The greenhouse gas intensity varies greatly depending on the building material, product and manufacturer and should be assessed in context and not in generalised terms. The standardised method of life cycle assessment or life cycle greenhouse gas calculation is used for an assessment. Based on the total number of sustainability certifications, it is estimated that several hundred greenhouse gas calculations are carried out each year during the planning phase or as proof during the execution phase. Unfortunately, construction site processes or project-specific transport are hardly ever taken into consideration.
Planners can develop very good climate-friendly solutions if they make use of all the optimisation options: from reducing demand to circular and long-lasting strategies to material-saving solutions and the use of materials and products with low greenhouse gas intensity.
Demands on manufacturers, planners and building owners:
This is the legal situation: climate protection for the building sector has not been the focus of federal policy in recent decades. Rather, it was only about the rational use of energy for heating. The requirements have not been tightened since 2016 and the standard introduced at that time was declared a "near-zero energy standard" in accordance with the European Energy Performance of Buildings Directive (EPBD). It was only in 2020 that the Building Energy Act (GEG) brought the labelling of greenhouse gas emissions for the operation of buildings into regulation. The federal subsidy for efficient buildings (BEG), introduced in 2021, continued the previous energy-focused subsidy programme. It includes a new "sustainability class", one element of which is the requirement to limit life cycle CO2 emissions and which can be verified with a DGNB certificate, for example. More climate protection-orientated funding has been announced for 2023.
Since 2009, the BNB system (Assessment System for Sustainable Building) has been used for federal construction, which has also been introduced and applied in some federal states and includes climate protection aspects such as a life cycle carbon footprint.
At state level, there is a colourful patchwork of individual regulations via the state building codes and other regulations, as well as state funding programmes.
Some very good approaches are being pursued at city and municipal level, with ambitious statutes, guidelines, subsidies or requirements for municipal building companies.
The introduction of binding criteria for the ecological procurement of building construction measures is planned at European level. Climate protection, climate adaptation and the circular economy are likely to take centre stage.
With a few exceptions, the financial sector has paid little attention to the topic of sustainable property financing and sustainable portfolios in recent decades. Only recently has there been a great deal of activity, largely triggered by the "EU Action Plan on Financing Sustainable Growth" and its accompanying guidelines and projects.

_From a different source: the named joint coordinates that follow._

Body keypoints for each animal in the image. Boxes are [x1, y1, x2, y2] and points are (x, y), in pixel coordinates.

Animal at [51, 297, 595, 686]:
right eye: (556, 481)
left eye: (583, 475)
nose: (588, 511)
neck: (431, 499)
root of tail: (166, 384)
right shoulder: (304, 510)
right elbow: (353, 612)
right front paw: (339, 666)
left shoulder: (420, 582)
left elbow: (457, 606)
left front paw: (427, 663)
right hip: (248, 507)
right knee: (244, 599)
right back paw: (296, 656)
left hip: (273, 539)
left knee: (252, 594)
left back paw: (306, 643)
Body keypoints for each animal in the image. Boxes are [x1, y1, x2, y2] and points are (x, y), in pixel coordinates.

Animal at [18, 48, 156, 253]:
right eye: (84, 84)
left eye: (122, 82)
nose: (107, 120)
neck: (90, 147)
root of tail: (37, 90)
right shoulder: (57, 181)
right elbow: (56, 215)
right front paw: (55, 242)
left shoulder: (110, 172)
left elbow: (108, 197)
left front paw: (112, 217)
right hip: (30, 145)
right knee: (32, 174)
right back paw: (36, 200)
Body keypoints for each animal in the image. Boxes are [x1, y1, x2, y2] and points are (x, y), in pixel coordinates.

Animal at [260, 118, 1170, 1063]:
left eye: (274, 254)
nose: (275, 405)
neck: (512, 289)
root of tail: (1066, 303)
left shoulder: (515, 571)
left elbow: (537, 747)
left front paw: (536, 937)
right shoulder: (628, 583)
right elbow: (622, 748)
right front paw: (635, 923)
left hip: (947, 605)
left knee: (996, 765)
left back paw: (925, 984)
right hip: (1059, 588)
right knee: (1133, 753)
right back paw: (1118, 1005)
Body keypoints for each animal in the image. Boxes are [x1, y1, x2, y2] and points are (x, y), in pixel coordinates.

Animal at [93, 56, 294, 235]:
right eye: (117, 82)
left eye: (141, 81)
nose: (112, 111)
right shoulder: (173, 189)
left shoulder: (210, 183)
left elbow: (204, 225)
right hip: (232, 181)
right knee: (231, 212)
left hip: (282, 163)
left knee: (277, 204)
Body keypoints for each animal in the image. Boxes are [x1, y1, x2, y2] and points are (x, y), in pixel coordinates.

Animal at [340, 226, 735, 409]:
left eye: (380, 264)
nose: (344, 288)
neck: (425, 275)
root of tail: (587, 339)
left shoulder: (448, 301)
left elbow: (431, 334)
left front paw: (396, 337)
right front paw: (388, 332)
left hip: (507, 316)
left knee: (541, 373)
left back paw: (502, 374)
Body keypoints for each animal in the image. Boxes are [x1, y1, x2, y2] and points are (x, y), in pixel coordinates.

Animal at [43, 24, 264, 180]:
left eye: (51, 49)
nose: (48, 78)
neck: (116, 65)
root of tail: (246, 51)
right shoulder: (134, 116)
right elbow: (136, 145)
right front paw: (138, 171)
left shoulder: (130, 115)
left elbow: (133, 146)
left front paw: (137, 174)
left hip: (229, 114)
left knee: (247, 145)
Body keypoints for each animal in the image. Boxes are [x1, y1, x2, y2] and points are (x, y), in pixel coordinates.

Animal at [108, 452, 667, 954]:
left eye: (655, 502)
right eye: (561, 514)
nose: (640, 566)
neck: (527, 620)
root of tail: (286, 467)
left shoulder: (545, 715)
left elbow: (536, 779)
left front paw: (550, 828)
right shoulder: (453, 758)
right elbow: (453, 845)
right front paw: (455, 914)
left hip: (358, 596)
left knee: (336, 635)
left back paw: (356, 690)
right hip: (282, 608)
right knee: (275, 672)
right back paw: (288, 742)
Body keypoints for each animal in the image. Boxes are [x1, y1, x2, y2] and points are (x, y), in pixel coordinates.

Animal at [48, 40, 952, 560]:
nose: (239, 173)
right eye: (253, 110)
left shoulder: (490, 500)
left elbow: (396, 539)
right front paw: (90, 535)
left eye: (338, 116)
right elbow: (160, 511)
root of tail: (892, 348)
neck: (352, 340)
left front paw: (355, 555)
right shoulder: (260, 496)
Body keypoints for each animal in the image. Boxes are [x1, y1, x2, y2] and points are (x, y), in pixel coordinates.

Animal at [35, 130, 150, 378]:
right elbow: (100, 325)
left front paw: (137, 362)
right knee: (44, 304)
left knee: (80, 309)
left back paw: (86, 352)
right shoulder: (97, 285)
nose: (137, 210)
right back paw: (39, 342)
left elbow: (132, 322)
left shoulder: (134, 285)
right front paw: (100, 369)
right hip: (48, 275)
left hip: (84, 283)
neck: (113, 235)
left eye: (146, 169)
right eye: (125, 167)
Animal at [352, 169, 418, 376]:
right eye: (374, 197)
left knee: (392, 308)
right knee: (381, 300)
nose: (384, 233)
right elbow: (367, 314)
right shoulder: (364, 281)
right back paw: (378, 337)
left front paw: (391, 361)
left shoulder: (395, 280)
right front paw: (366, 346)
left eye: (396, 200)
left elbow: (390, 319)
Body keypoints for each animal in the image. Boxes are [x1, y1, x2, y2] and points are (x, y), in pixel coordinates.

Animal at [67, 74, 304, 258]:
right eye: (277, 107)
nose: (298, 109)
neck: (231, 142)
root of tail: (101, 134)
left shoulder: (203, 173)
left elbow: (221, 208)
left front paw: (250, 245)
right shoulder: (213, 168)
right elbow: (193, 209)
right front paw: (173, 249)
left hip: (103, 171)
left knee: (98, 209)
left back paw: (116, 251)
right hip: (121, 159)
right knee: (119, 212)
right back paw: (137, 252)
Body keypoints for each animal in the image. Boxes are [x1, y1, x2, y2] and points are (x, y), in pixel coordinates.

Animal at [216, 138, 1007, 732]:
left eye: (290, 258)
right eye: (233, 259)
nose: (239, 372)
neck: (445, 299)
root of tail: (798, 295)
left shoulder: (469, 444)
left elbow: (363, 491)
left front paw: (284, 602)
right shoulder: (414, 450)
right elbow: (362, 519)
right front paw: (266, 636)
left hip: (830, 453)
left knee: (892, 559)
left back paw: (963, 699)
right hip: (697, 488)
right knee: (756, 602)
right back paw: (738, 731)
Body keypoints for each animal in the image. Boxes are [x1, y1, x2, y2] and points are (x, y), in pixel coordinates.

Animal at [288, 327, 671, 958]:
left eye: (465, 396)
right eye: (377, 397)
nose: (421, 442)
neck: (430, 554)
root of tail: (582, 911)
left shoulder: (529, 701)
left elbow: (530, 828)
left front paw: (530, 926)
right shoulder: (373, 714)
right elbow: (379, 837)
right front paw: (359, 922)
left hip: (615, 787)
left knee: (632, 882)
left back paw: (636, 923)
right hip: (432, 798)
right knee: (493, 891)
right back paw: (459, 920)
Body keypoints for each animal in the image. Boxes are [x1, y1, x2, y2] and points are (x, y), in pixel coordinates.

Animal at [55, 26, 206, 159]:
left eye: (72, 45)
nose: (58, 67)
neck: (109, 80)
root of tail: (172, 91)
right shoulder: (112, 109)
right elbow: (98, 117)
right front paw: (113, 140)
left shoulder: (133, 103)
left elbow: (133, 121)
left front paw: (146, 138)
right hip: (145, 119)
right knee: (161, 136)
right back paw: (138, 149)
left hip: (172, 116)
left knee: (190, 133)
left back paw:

The transformation needs clearly formulated government targets, as described in the Climate Protection Act (as of 2023). And it needs accompanying framework conditions that enable the transformation to take place as quickly as possible. These political and financial framework conditions must be created at all levels. This requires collaboration, foresight and ambition from the federal government, federal states, municipalities and cities. We also believe that banks and insurers have a duty to provide the financial resources required to mobilise the transformation. They, too, are called upon to make targeted climate goal-compatible offers or specifications for the allocation of funds.